__Work request 1__
In the rows, swap "combustion chamber" for "combustor" across everything from the line containing "Live demo: https://sunglassesonface.netlify.com/" down to the end of the rows, changing nothing else, and return only those lines.

Extract provided Block Start

I'm an N and I love analyzing literature


----------



## Entropic (Jun 15, 2012)

I took a degree in this kind of analysis, though not literature so I suppose yes, I'm good at it and I love doing it. I honestly think reading meaning in this kind of way is mostly limited to an Ni understanding of the world.


----------



## d e c a d e n t (Apr 21, 2013)

Judson Joist said:


> I'm so good at conceptualizing the abstract that I could probably make a living at it. Oftentimes, I'm able to predict the outcome of a story (especially movies), even if it's my first time experiencing it, due to my ability to intuitively tune in to the storyteller's symbolic clues. Sometimes I wonder if I, myself, am just a character in some grandmaster's story just like in 'In the Mouth of Madness'. But of course, I know that's crazy talk.


Hm, I can predict the outcome of some stories but that's because a lot of them are similar.

When it comes to analyzing the meaning/symbolism, I can enjoy doing that but I don't know if I'm _good _at it. A lot of the time I end up reading other people's analysis instead of just coming up with my own first. =P It can be interesting to read other people's interpretation.

(Anyway, I'm probably an S.)

Extract provided Block End
Data for this task Block Start

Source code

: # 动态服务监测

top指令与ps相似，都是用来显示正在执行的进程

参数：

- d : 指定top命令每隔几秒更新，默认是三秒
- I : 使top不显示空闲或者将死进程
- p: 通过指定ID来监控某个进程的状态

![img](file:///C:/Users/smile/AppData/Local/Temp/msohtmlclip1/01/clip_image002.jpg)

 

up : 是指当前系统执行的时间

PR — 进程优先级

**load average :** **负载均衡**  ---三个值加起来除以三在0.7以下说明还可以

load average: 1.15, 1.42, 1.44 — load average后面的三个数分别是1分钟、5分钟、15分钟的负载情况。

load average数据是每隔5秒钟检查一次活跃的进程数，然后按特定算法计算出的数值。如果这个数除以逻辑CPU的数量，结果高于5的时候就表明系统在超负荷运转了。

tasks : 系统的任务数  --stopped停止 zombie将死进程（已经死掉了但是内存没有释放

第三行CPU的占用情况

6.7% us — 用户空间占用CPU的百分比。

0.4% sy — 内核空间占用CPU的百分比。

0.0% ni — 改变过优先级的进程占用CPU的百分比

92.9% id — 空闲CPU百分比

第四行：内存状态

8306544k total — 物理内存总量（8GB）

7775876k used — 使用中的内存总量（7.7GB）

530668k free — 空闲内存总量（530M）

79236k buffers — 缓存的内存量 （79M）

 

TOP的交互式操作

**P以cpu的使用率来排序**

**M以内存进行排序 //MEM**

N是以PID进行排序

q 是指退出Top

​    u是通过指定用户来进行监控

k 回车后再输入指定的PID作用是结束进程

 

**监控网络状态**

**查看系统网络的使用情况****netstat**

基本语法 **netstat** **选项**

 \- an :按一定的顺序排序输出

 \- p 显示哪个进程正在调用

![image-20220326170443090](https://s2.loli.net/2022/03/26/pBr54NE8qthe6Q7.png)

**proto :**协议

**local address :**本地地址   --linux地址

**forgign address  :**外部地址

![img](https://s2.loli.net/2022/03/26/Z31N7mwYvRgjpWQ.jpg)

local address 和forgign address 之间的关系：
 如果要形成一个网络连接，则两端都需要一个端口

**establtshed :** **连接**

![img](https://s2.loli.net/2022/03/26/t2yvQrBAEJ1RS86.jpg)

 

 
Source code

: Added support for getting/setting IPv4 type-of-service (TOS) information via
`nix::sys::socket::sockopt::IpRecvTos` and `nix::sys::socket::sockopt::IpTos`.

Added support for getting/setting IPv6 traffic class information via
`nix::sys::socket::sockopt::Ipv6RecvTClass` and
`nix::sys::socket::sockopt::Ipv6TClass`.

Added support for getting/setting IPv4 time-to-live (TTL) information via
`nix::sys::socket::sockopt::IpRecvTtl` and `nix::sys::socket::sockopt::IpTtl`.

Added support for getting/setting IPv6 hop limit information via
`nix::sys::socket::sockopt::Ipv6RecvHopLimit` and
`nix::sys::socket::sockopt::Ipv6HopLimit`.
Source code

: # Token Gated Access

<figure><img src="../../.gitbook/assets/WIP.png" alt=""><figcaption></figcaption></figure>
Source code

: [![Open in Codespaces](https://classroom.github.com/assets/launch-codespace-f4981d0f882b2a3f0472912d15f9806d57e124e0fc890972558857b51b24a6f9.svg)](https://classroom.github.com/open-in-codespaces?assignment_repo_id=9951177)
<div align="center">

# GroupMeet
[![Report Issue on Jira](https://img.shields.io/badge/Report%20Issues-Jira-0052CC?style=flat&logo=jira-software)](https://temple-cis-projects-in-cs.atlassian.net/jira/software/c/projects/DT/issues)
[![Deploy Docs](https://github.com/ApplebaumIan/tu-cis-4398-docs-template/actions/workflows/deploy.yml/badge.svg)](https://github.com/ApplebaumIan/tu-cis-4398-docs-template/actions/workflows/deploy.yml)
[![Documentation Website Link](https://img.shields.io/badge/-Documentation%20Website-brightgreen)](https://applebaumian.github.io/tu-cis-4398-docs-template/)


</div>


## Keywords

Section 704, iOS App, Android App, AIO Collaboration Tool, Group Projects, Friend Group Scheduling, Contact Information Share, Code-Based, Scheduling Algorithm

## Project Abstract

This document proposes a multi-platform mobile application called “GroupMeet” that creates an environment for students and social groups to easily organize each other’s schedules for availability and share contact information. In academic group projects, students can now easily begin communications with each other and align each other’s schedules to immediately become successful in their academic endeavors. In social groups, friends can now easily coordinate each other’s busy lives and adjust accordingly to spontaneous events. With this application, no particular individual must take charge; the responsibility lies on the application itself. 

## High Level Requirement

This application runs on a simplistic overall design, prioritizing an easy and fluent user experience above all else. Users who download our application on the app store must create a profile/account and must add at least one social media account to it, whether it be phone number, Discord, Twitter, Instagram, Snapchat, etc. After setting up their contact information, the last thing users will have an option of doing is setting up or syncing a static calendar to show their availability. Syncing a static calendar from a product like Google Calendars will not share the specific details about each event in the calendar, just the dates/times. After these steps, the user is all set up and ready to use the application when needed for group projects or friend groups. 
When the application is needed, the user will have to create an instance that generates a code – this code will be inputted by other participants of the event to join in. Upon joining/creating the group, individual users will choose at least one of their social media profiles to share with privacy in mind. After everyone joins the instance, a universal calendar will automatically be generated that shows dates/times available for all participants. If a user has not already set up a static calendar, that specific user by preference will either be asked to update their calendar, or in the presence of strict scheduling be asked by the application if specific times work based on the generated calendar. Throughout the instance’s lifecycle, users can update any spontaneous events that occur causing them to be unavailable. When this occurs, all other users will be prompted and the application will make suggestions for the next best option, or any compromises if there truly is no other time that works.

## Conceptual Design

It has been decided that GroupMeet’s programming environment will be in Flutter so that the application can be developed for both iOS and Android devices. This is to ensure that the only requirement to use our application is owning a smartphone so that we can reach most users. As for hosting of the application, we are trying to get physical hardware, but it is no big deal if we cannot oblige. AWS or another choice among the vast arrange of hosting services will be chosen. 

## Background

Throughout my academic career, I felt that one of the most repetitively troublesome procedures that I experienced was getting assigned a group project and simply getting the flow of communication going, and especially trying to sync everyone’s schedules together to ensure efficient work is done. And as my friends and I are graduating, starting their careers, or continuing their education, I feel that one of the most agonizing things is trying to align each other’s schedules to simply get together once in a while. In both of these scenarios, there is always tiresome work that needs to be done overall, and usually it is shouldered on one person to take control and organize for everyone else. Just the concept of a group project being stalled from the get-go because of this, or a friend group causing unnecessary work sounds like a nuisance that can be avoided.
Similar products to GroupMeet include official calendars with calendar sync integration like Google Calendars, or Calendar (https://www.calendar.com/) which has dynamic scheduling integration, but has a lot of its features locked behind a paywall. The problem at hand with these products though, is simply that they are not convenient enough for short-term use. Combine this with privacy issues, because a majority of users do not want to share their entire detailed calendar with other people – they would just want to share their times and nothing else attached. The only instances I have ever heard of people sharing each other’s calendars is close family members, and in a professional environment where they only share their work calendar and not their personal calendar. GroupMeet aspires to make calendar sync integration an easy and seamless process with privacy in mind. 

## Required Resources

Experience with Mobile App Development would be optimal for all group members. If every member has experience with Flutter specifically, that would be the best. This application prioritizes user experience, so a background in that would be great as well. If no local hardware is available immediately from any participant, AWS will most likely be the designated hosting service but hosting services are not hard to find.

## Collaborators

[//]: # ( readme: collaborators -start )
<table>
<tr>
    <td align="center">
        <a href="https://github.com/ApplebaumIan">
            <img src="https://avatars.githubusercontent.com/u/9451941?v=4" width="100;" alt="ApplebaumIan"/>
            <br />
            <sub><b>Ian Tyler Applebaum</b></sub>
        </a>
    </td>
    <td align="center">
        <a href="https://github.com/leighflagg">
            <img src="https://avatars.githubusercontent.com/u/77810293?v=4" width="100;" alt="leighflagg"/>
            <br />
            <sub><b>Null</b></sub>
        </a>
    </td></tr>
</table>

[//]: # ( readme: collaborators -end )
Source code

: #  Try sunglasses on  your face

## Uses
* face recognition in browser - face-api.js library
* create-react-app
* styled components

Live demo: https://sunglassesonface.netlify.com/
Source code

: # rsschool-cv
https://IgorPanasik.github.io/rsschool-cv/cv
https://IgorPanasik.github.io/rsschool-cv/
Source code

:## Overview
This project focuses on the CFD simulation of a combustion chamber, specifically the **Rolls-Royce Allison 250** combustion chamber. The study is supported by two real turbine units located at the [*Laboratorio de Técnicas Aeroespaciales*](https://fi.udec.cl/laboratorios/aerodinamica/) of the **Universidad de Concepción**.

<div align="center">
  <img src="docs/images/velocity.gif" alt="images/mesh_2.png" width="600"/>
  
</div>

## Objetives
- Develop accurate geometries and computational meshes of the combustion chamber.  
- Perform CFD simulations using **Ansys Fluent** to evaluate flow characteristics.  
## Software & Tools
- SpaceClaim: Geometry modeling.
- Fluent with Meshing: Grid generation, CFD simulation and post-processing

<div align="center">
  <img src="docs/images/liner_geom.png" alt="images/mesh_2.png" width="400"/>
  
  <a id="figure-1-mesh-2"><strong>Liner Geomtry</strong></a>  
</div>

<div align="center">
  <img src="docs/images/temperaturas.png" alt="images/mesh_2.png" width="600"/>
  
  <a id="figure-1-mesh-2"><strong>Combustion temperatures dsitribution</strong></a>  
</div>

Data for this task Block End

__Work request 2__
Answer these about the forum thread on analyzing literature:
(a) On what date did Entropic post?
(b) Which movie does the quoted post from Judson Joist name?
(c) What type does d e c a d e n t say they probably are?

__Answer box 1__
Live demo: https://sunglassesonface.netlify.com/
Source code

: # rsschool-cv
https://IgorPanasik.github.io/rsschool-cv/cv
https://IgorPanasik.github.io/rsschool-cv/
Source code

:## Overview
This project focuses on the CFD simulation of a combustor, specifically the **Rolls-Royce Allison 250** combustor. The study is supported by two real turbine units located at the [*Laboratorio de Técnicas Aeroespaciales*](https://fi.udec.cl/laboratorios/aerodinamica/) of the **Universidad de Concepción**.

<div align="center">
  <img src="docs/images/velocity.gif" alt="images/mesh_2.png" width="600"/>
  
</div>

## Objetives
- Develop accurate geometries and computational meshes of the combustor.  
- Perform CFD simulations using **Ansys Fluent** to evaluate flow characteristics.  
## Software & Tools
- SpaceClaim: Geometry modeling.
- Fluent with Meshing: Grid generation, CFD simulation and post-processing

<div align="center">
  <img src="docs/images/liner_geom.png" alt="images/mesh_2.png" width="400"/>
  
  <a id="figure-1-mesh-2"><strong>Liner Geomtry</strong></a>  
</div>

<div align="center">
  <img src="docs/images/temperaturas.png" alt="images/mesh_2.png" width="600"/>
  
  <a id="figure-1-mesh-2"><strong>Combustion temperatures dsitribution</strong></a>  
</div>

__Answer box 2__
(a) Jun 15, 2012
(b) 'In the Mouth of Madness'
(c) An S